Скучно было ужасно. Там был Драйден, и миссис Хеманс, и "Дева озера", и
"Потерянный рай"...
- Ну нет, Ромашка, - вмешался брат. - Будь точна, раз это твоя
специальность. Там был "Возвращенный рай".
- Не важно, "Потерянный рай" я пробежала в переводе. Разницы никакой.
- А Шекспир? - Нет уж! Я прочла, что сказал о нем Вольтер, и этого с меня
достаточно. Да, ведь мы еще не кончили Кальдерона. Пусть английская поэзия
подождет. Я лучше займусь Локком и теорией простых идей.
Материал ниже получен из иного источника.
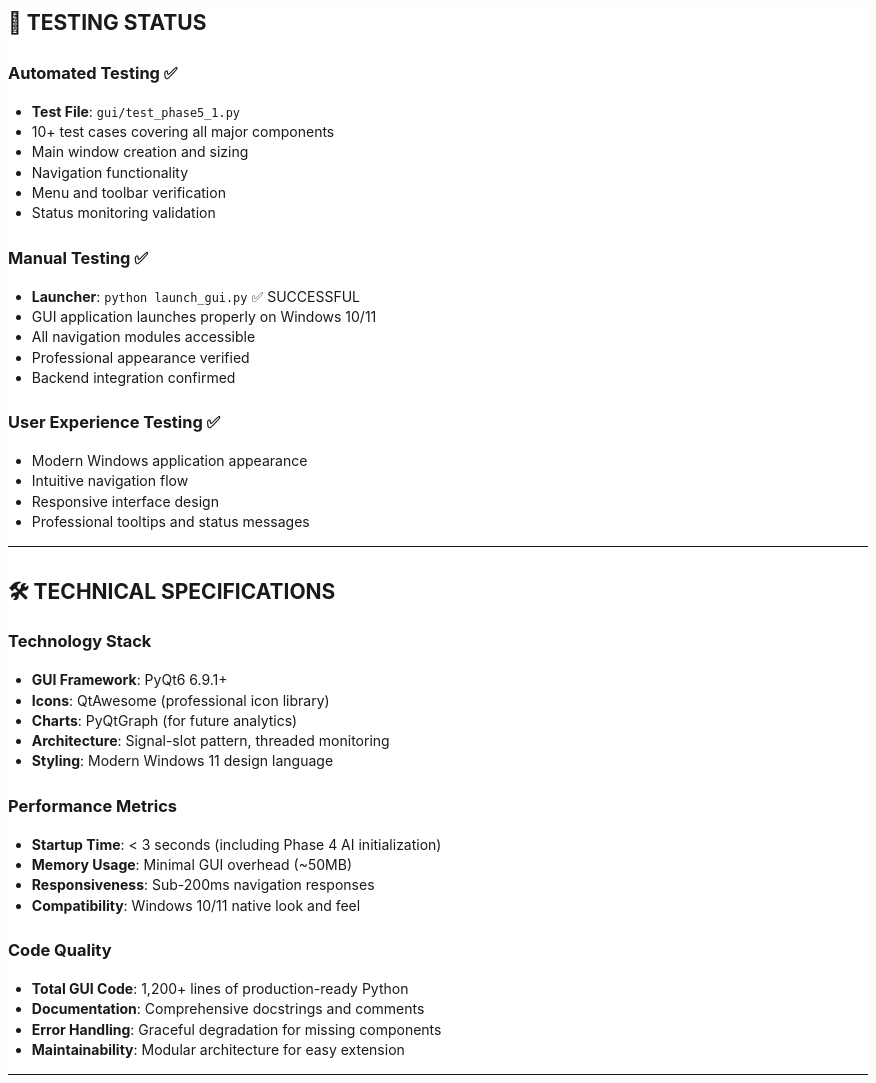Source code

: 
## 🧪 TESTING STATUS

### Automated Testing ✅
- **Test File**: `gui/test_phase5_1.py`
- 10+ test cases covering all major components
- Main window creation and sizing
- Navigation functionality
- Menu and toolbar verification
- Status monitoring validation

### Manual Testing ✅
- **Launcher**: `python launch_gui.py` ✅ SUCCESSFUL
- GUI application launches properly on Windows 10/11
- All navigation modules accessible
- Professional appearance verified
- Backend integration confirmed

### User Experience Testing ✅
- Modern Windows application appearance
- Intuitive navigation flow
- Responsive interface design
- Professional tooltips and status messages

---

## 🛠️ TECHNICAL SPECIFICATIONS

### Technology Stack
- **GUI Framework**: PyQt6 6.9.1+
- **Icons**: QtAwesome (professional icon library)
- **Charts**: PyQtGraph (for future analytics)
- **Architecture**: Signal-slot pattern, threaded monitoring
- **Styling**: Modern Windows 11 design language

### Performance Metrics
- **Startup Time**: < 3 seconds (including Phase 4 AI initialization)
- **Memory Usage**: Minimal GUI overhead (~50MB)
- **Responsiveness**: Sub-200ms navigation responses
- **Compatibility**: Windows 10/11 native look and feel

### Code Quality
- **Total GUI Code**: 1,200+ lines of production-ready Python
- **Documentation**: Comprehensive docstrings and comments
- **Error Handling**: Graceful degradation for missing components
- **Maintainability**: Modular architecture for easy extension

---
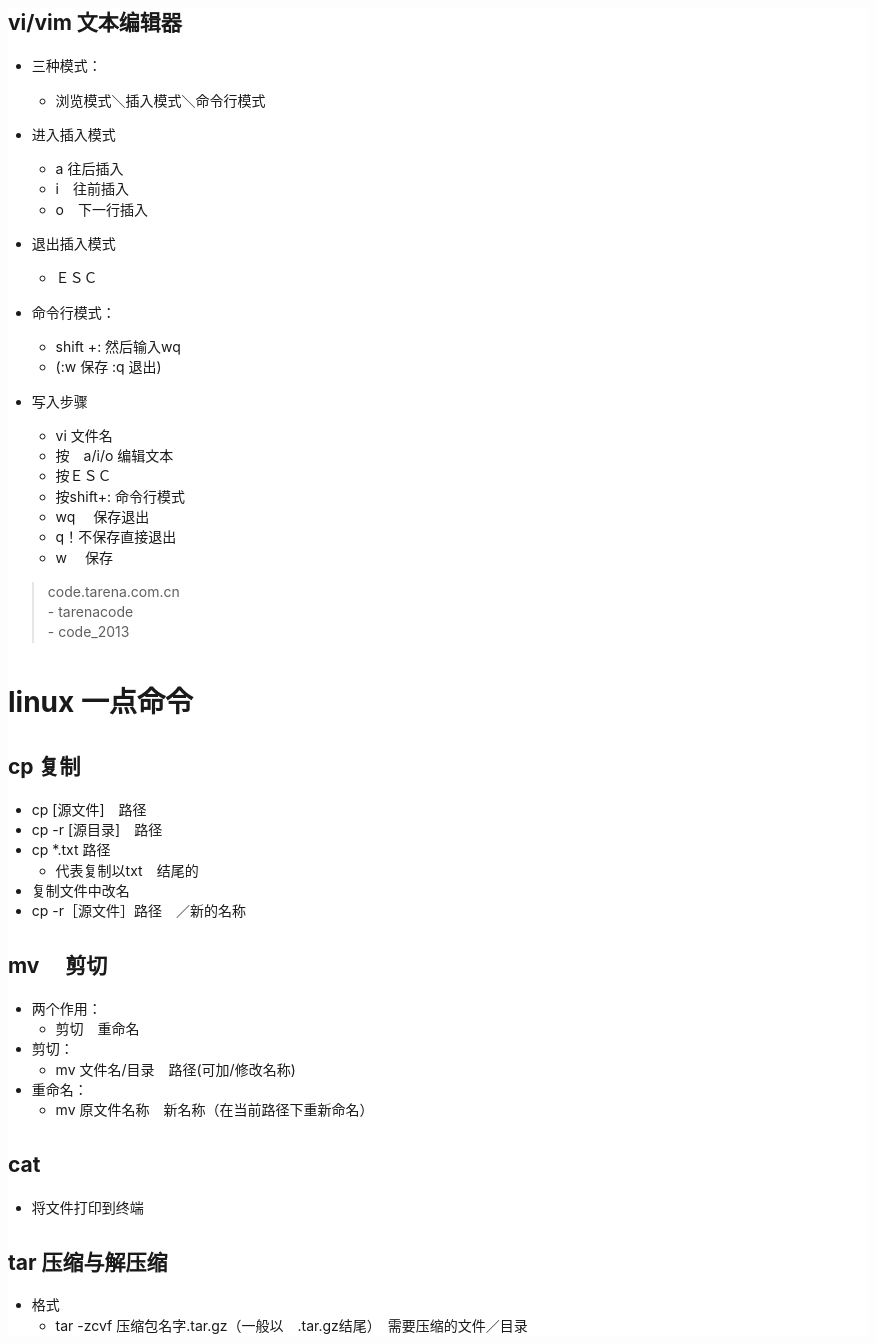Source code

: ## vi/vim 文本编辑器
- 三种模式：
    - 浏览模式＼插入模式＼命令行模式


- 进入插入模式
    - a 往后插入
    - i　往前插入
    - o　下一行插入
- 退出插入模式
   -  ＥＳＣ
- 命令行模式：
    - shift +: 然后输入wq
    - (:w 保存  :q 退出)
- 写入步骤
    - vi 文件名
    - 按　a/i/o  编辑文本
    - 按ＥＳＣ
    - 按shift+: 命令行模式
    - wq 　保存退出
    - q！不保存直接退出
    - w 　保存

> code.tarena.com.cn   
    - tarenacode  
    - code_2013

# linux 一点命令

## cp  复制
- cp [源文件]　路径
- cp -r [源目录]　路径
- cp *.txt 路径　
    - 代表复制以txt　结尾的
- 复制文件中改名
- cp -r［源文件］路径　／新的名称

## mv 　剪切
- 两个作用：
    - 剪切　重命名
- 剪切：
    - mv 文件名/目录　路径(可加/修改名称)
- 重命名：
    - mv 原文件名称　新名称（在当前路径下重新命名）

## cat 
- 将文件打印到终端

## tar 压缩与解压缩
- 格式
    - tar -zcvf 压缩包名字.tar.gz（一般以　.tar.gz结尾）　需要压缩的文件／目录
Вскоре Феликс, так же как некогда маркиз, обнаружил, что учить Маргариту
означало подвергаться непрерывному перекрестному допросу. Ее жажда знаний
была беспредельна.
- Придется мне освежить свою риторику, - сказал он однажды вечером Рене,
когда тот, вернувшись домой, застал их за занятиями. - Мадемуазель Маргарита
только что уличила меня в постыдном невежестве: она привела цитату из
Аристотеля, а я не могу сказать, откуда эта цитата, и лежу поверженный в
прах.
- Я же предупреждал вас, что она всегда расставляет ловушки, - сказал
Рене и наклонился поцеловать сестру. - И ведь ты это делаешь потому что у
тебя скверный характер. Не правда ли, радость моя? Она положила руки брату
на плечи и посмотрела ему в лицо.
- А если и так, то это не причина, чтобы у тебя был такой усталый вид.
Что случилось? - Ничего. - Рене сел и провел рукой по волосам. - Я только
что встретил Леру, - добавил он, обращаясь к Феликсу. - Он остановил меня на
улице и спросил, вернулись ли вы.
- Я виделся с ним в августе.
- Да, он сказал мне. - А он сказал вам...
- Это вышло случайно. Он полагал, что я знаю, раз вы гостили у нас. Но,
конечно, никаких подробностей он мне не сообщил.
Маргарита переводила взгляд с одного на другого.
- Значит, что-то случилось. Это секрет? - Совсем нет, - весело ответил
Феликс, - только незачем докучать вам этим.
Ваш чрезвычайно мягкосердечный брат р-расстроился, услышав, что состояние
моего здоровья оставляет желать лучшего. Я сам во всем виноват - подорвал
его в Апеннинах.
- Это то самое? - помолчав, спросил Рене.